The multi-building campus has capacity for 49 permanent residents and 250 people staying in bridge housing. There’s also space for an additional 12 families in the bridge housing section. It broke ground in 2016 and was constructed in phases by nonprofit homeless service provider LA Family Housing.

Shortly after voters passed Proposition HHH in 2016, city officials agreed to spend $1.3 million on a service center for the campus, covering a little over one-quarter of the center’s estimated cost of $4.8 million.

The center includes shelter housing and support for residents. Permanent housing at the campus was not funded by HHH, meaning Angelenos will have to wait a little longer for the first affordable units produced by the measure. HHH is primarily aimed at subsidizing housing, but also includes funding for related facilities like those unveiled Thursday at the Irmas campus.

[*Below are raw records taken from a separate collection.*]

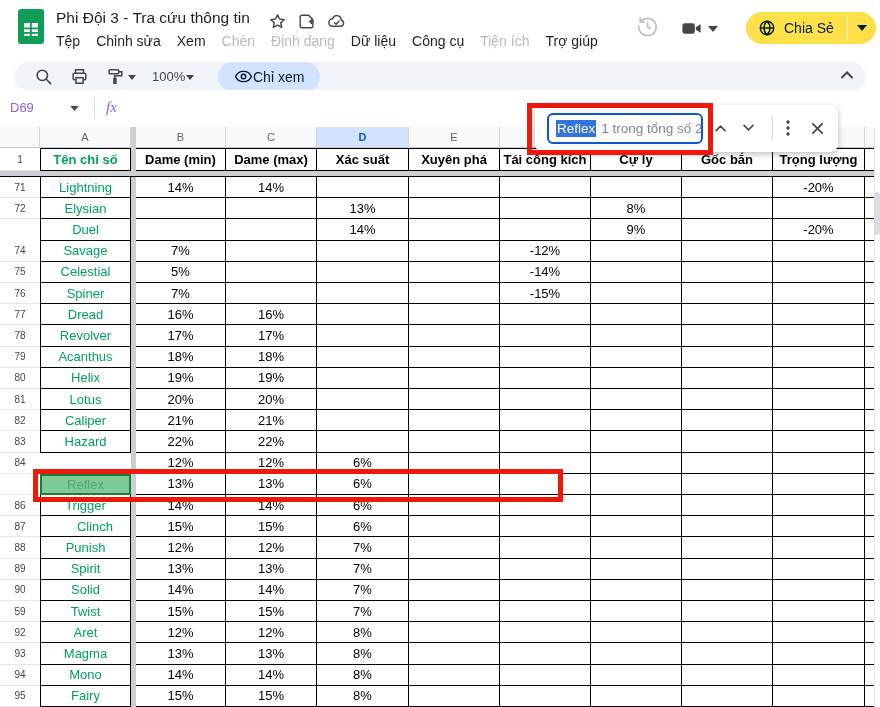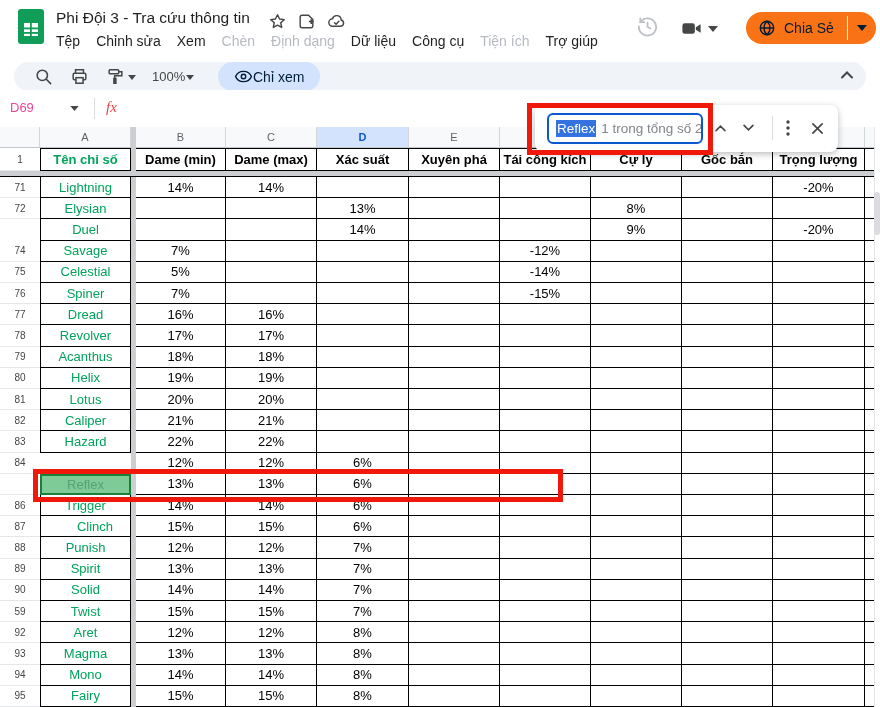--- a/index.html
+++ b/index.html
@@ -17,7 +17,7 @@
   .menu-item.disabled{color:#b6bac0;}
   .hist{left:636px;top:15px;color:#bdc1c6;}
   .cam{left:680px;top:17px;color:#444746;display:flex;align-items:center;gap:5px;}
-  .share{left:746px;top:12px;height:32px;background:#f97316;border-radius:16px;display:flex;align-items:stretch;overflow:hidden;}
+  .share{left:746px;top:12px;height:32px;background:#fde047;border-radius:16px;display:flex;align-items:stretch;overflow:hidden;}
   .share-main{display:flex;align-items:center;gap:8px;padding:0 13px 0 12px;font-size:14px;font-weight:500;color:#001d35;}
   .share-sep{width:1px;background:rgba(255,255,255,.9);margin:4px 0;}
   .share-caret{display:flex;align-items:center;padding:0 9px;color:#001d35;}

City officials have authorized funding for more than 100 projects under the measure, containing more than 5,000 units combined. Construction is underway on 1,347 of those units, according to the city’s housing department.

Backers of the initiative promised that it would allow the city to supplement the roughly 300 supportive housing units subsidized annually with city funds. With more than $1 billion of added revenue, raised through a property tax-funded bond, local officials aimed to produce 10,000 new units over the next decade.

Since then, construction costs have risen nationwide and changes to the federal tax structure have made low-income housing pricier to build. As a result, HHH is on track to come up well short of its 10,000-unit target—though additional revenue from the state could bring the city closer to hitting that total.